Don't worry. It's not an update on my indifferent at best housekeeping skills. Although for the record: after a very brief period of cleanliness, everything's back to being a mess. At least I'm consistent.

But off that subject and to the actual reason for the heading, which is that I'm reading Housekeeping by Marilynne Robinson. The critics would have it that the book was so good that people waited eagerly for her next novel, which was 20+ years in coming. I actually read and loved that novel, Gilead, so I was excited to read this one, which my aunt gave me for Christmas.

I think I've mentioned before that I'm big on reading the quotes on the covers of books, despite the fact that they're more often than not completely useless. And generally they all say the same thing as well. But I'm interested in them partially because choosing quotes is a part of my job and partially because I seem to like annoying myself. Housekeeping, however, has one quote on the back that, surprisingly, is extremely perceptive.
Here's a first novel that sounds as if the author has been treasuring it up all her life...You can feel in the book a gathering voluptuous release of confidence, a delighted surprise at the unexpected capacities of language, a close, careful fondness for people that we thought only saints felt. [emphasis mine]
--New York Times

I think one of the most noticeable attributes of Robinson's writing is her sympathy--and empathy--for people. There's just an incredible warmth and kindness in her writing. At the same time, her characters are realistic and deeply flawed. And it's not that she doesn't seem judge them for this. She does. It's that she appears to forgive them their flaws. So in a way, that is indeed saintlike.

What makes her books so wonderful to read though, is the other thing I bolded, her writing--the vocabulary and use of the language is just truly beautiful. And she has a quiet but vivid way with it, as in this scene. A train has gone off a bridge and into the freezing lake by the town and men are jumping of the bridge and then being pulled back up in an effort to salvage some bit of it.
After a while some of the younger boys came out on the bridge and began to jump off, at first cautiously and then almost exhuberantly, with whoops of fear. When the sun rose, clouds soaked up the light like a stain. It became colder. The sun rose higher, and the sky grew bright as tin. The surface of the lake was very still. As the boys' feet struck the water there was a slight sound of rupture. Fragments of transparent ice wobbled on the waves they made and, when the water was calm again, knitted themselves up like bits of a reflection. One of the boys swam out forty feet from the bridge and then down to the old lake, feeling his way down the wall, down the blind, breathless stone, headfirst, and then pushing out from the foot. But the thought of where he was suddenly terrified him, and he leaped toward the air, brushing something with his leg as he did. He reached down and put his hand on a perfectly smooth surface, parallel to the bottom, but, he thought, seven or eight feet above it. A window. The train had landed on his side. He could not reach it a second time. The water bore him up. He said only that the smooth surface, of all the things he touched, was not overgrown or hovered about by a cloud of something loose, like silt. This boy was an ingenious liar, a lonely boy with a boundless desire to ingratiate himself. His story was neither believed nor disbelieved.

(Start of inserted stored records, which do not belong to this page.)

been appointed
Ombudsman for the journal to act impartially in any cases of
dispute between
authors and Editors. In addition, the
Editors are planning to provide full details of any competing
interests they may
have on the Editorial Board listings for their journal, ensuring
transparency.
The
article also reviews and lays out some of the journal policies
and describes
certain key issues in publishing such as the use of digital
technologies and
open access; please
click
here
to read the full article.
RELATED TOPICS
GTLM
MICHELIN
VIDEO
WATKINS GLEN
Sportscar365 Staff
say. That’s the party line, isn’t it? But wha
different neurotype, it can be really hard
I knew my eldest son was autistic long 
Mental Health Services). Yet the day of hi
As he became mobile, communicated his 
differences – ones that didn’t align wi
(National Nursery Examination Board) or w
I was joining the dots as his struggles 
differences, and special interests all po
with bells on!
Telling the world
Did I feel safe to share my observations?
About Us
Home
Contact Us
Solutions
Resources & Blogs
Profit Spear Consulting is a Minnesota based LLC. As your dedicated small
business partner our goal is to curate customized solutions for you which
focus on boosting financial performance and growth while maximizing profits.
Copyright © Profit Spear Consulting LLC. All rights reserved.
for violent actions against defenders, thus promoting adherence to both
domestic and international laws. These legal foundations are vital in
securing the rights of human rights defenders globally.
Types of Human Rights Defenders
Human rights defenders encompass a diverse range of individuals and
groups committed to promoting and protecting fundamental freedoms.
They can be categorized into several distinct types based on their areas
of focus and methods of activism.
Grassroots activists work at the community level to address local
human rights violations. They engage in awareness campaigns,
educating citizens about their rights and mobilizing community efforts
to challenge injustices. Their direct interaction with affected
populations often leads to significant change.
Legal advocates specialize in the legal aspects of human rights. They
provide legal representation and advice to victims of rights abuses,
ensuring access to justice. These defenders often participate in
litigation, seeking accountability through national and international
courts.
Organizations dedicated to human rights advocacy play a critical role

It's brilliant. That's all it takes to know Robinson's a wonderful writer. Hell, a couple sentences of that are all it takes. There are people who can tell specifically and in great detail, what they consider the attributes of great writing. I couldn't do it properly if my life depended on it. Much like Justice Potter Stewart and obscenity, I feel like I know it when I see it. And a blind man could see it here.